• EXERCISE
Beneath this line are the data; copy exactly the part of them that opens with the line containing "pinky mcp: (203, 263)" and closes with the line containing "thumb ip: (294, 192)", and only that part.

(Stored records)
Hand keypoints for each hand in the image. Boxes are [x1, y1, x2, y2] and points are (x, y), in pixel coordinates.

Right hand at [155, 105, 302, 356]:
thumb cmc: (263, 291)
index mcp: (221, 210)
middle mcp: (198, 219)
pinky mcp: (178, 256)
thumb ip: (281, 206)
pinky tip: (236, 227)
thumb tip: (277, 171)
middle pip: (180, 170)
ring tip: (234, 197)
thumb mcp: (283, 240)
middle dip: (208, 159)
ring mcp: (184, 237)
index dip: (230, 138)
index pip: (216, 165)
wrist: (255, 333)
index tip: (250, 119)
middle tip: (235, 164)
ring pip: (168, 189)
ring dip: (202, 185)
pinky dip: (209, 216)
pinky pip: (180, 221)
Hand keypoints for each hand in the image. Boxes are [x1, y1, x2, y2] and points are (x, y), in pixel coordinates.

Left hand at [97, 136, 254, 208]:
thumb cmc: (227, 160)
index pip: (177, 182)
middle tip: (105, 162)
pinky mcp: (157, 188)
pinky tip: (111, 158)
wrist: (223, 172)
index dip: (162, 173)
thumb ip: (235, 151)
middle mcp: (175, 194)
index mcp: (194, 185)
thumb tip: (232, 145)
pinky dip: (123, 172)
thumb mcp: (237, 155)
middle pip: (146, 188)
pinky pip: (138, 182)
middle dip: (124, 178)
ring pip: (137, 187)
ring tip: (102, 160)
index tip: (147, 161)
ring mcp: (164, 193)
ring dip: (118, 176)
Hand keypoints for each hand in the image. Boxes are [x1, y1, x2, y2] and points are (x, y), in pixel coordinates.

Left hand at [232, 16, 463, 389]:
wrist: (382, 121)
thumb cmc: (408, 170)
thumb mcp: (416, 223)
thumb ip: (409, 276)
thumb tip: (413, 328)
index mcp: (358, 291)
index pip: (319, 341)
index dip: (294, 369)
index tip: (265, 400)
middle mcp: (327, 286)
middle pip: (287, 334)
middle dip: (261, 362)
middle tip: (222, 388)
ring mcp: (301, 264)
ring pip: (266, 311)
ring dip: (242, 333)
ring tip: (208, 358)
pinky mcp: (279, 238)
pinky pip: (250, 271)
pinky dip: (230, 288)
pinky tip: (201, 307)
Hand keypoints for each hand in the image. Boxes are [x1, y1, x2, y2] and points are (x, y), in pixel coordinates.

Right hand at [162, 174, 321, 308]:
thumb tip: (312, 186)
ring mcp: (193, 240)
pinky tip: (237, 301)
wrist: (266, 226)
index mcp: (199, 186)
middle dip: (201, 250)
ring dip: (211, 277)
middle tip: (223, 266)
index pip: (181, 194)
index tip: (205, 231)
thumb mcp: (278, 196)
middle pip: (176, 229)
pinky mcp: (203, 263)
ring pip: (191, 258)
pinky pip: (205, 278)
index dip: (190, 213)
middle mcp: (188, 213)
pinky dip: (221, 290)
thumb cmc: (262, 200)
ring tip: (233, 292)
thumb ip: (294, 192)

--

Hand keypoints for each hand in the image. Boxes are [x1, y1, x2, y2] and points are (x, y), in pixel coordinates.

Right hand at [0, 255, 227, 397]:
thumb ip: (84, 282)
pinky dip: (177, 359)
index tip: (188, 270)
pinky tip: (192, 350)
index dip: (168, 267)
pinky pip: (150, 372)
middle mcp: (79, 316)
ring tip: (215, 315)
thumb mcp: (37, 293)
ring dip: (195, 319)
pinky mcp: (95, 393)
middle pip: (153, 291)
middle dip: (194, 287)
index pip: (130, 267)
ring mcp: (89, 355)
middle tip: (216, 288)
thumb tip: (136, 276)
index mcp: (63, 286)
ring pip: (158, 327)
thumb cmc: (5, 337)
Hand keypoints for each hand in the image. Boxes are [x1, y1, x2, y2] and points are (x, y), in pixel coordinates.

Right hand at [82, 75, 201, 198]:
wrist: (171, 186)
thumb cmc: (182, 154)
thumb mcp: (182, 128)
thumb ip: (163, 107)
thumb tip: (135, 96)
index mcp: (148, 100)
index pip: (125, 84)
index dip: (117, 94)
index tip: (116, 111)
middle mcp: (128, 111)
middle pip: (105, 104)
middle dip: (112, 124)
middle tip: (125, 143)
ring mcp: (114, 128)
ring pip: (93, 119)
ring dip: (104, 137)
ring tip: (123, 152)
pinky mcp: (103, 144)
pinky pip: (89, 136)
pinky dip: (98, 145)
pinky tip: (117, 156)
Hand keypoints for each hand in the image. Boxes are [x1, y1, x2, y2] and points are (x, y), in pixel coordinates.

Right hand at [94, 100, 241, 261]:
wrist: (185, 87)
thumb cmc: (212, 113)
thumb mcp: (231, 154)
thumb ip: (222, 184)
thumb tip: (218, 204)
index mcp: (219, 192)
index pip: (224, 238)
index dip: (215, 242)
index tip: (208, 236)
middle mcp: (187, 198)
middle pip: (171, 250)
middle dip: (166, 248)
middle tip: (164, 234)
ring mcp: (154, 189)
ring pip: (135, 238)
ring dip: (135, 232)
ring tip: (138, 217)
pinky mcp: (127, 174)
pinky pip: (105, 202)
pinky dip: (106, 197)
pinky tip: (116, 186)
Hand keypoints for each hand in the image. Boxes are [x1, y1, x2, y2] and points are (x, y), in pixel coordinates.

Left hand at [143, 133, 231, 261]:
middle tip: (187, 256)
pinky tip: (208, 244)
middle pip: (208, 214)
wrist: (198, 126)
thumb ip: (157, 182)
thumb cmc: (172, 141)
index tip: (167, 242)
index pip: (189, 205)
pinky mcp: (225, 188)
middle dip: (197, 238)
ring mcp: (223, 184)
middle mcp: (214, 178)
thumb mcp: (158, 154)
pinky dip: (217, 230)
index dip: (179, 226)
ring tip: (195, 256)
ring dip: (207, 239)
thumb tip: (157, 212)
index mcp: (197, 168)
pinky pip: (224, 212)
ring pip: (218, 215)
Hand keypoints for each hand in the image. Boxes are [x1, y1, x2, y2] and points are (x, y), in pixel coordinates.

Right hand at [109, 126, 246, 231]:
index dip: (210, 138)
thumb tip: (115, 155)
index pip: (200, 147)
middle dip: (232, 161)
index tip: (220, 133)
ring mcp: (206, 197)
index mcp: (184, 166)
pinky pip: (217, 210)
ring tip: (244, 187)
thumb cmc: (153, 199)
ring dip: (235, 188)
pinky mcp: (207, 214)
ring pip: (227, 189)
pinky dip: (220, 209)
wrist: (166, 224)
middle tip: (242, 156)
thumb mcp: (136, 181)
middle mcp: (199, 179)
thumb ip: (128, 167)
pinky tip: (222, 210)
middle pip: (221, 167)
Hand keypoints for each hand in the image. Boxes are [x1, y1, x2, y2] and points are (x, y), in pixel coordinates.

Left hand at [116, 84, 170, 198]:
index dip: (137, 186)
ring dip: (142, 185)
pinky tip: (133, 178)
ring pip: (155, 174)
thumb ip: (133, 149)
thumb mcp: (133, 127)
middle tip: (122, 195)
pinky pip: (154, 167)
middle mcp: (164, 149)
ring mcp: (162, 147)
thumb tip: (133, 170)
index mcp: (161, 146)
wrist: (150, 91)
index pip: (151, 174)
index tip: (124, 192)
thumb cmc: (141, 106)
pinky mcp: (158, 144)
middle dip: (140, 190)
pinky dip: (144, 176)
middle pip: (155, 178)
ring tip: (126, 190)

...

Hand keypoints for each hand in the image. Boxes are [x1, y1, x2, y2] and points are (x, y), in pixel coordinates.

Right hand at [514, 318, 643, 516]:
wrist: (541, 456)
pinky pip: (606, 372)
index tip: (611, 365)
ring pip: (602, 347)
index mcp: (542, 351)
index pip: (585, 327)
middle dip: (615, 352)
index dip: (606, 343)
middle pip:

• YOUR SOLUTION
pinky mcp: (203, 263)
ring pip: (191, 258)
pinky pip: (205, 278)
index dip: (190, 213)
middle mcp: (188, 213)
pinky dip: (221, 290)
thumb cmc: (262, 200)
ring tip: (233, 292)
thumb ip: (294, 192)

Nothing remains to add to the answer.